*** Opening of EXERCISE DATA ***
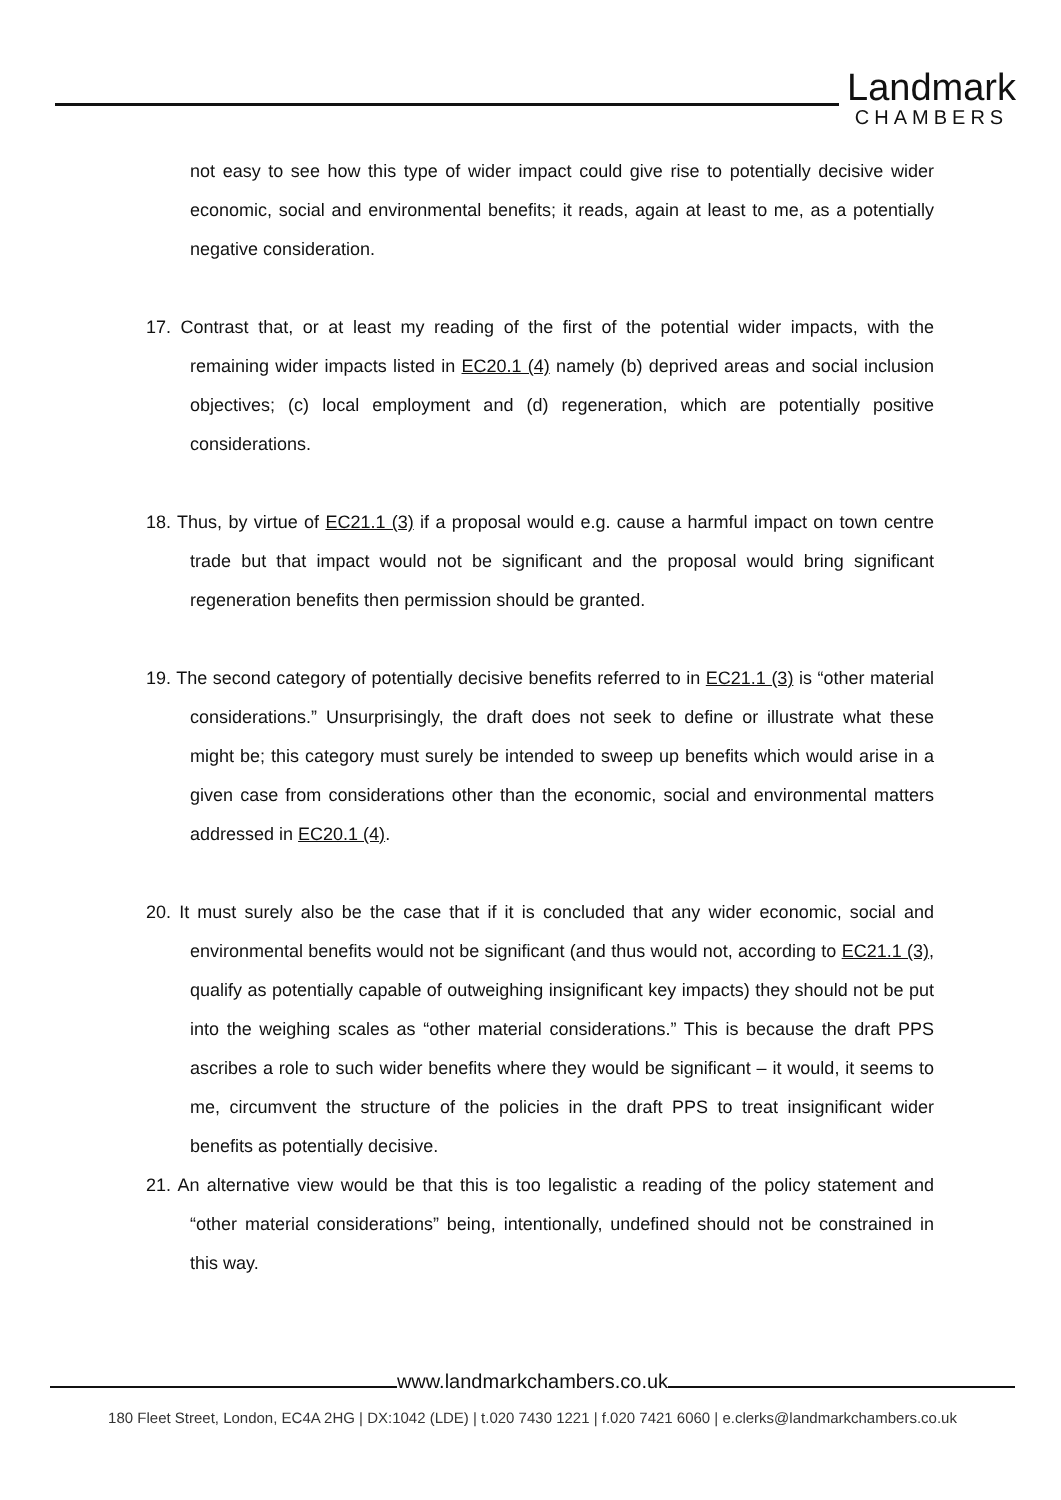Landmark
CHAMBERS
not easy to see how this type of wider impact could give rise to potentially decisive wider economic, social and environmental benefits; it reads, again at least to me, as a potentially negative consideration.
17. Contrast that, or at least my reading of the first of the potential wider impacts, with the remaining wider impacts listed in EC20.1 (4) namely (b) deprived areas and social inclusion objectives; (c) local employment and (d) regeneration, which are potentially positive considerations.
18. Thus, by virtue of EC21.1 (3) if a proposal would e.g. cause a harmful impact on town centre trade but that impact would not be significant and the proposal would bring significant regeneration benefits then permission should be granted.
19. The second category of potentially decisive benefits referred to in EC21.1 (3) is “other material considerations.” Unsurprisingly, the draft does not seek to define or illustrate what these might be; this category must surely be intended to sweep up benefits which would arise in a given case from considerations other than the economic, social and environmental matters addressed in EC20.1 (4).
20. It must surely also be the case that if it is concluded that any wider economic, social and environmental benefits would not be significant (and thus would not, according to EC21.1 (3), qualify as potentially capable of outweighing insignificant key impacts) they should not be put into the weighing scales as “other material considerations.” This is because the draft PPS ascribes a role to such wider benefits where they would be significant – it would, it seems to me, circumvent the structure of the policies in the draft PPS to treat insignificant wider benefits as potentially decisive.
21. An alternative view would be that this is too legalistic a reading of the policy statement and “other material considerations” being, intentionally, undefined should not be constrained in this way.
www.landmarkchambers.co.uk
180 Fleet Street, London, EC4A 2HG | DX:1042 (LDE) | t.020 7430 1221 | f.020 7421 6060 | e.clerks@landmarkchambers.co.uk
*** Close of EXERCISE DATA ***
■ **BRIEF**: All records above are to be output verbatim, with their pictures omitted.

■ **FINAL ANSWER**:
Landmark
CHAMBERS
not easy to see how this type of wider impact could give rise to potentially decisive wider economic, social and environmental benefits; it reads, again at least to me, as a potentially negative consideration.
17. Contrast that, or at least my reading of the first of the potential wider impacts, with the remaining wider impacts listed in EC20.1 (4) namely (b) deprived areas and social inclusion objectives; (c) local employment and (d) regeneration, which are potentially positive considerations.
18. Thus, by virtue of EC21.1 (3) if a proposal would e.g. cause a harmful impact on town centre trade but that impact would not be significant and the proposal would bring significant regeneration benefits then permission should be granted.
19. The second category of potentially decisive benefits referred to in EC21.1 (3) is “other material considerations.” Unsurprisingly, the draft does not seek to define or illustrate what these might be; this category must surely be intended to sweep up benefits which would arise in a given case from considerations other than the economic, social and environmental matters addressed in EC20.1 (4).
20. It must surely also be the case that if it is concluded that any wider economic, social and environmental benefits would not be significant (and thus would not, according to EC21.1 (3), qualify as potentially capable of outweighing insignificant key impacts) they should not be put into the weighing scales as “other material considerations.” This is because the draft PPS ascribes a role to such wider benefits where they would be significant – it would, it seems to me, circumvent the structure of the policies in the draft PPS to treat insignificant wider benefits as potentially decisive.
21. An alternative view would be that this is too legalistic a reading of the policy statement and “other material considerations” being, intentionally, undefined should not be constrained in this way.
www.landmarkchambers.co.uk
180 Fleet Street, London, EC4A 2HG | DX:1042 (LDE) | t.020 7430 1221 | f.020 7421 6060 | e.clerks@landmarkchambers.co.uk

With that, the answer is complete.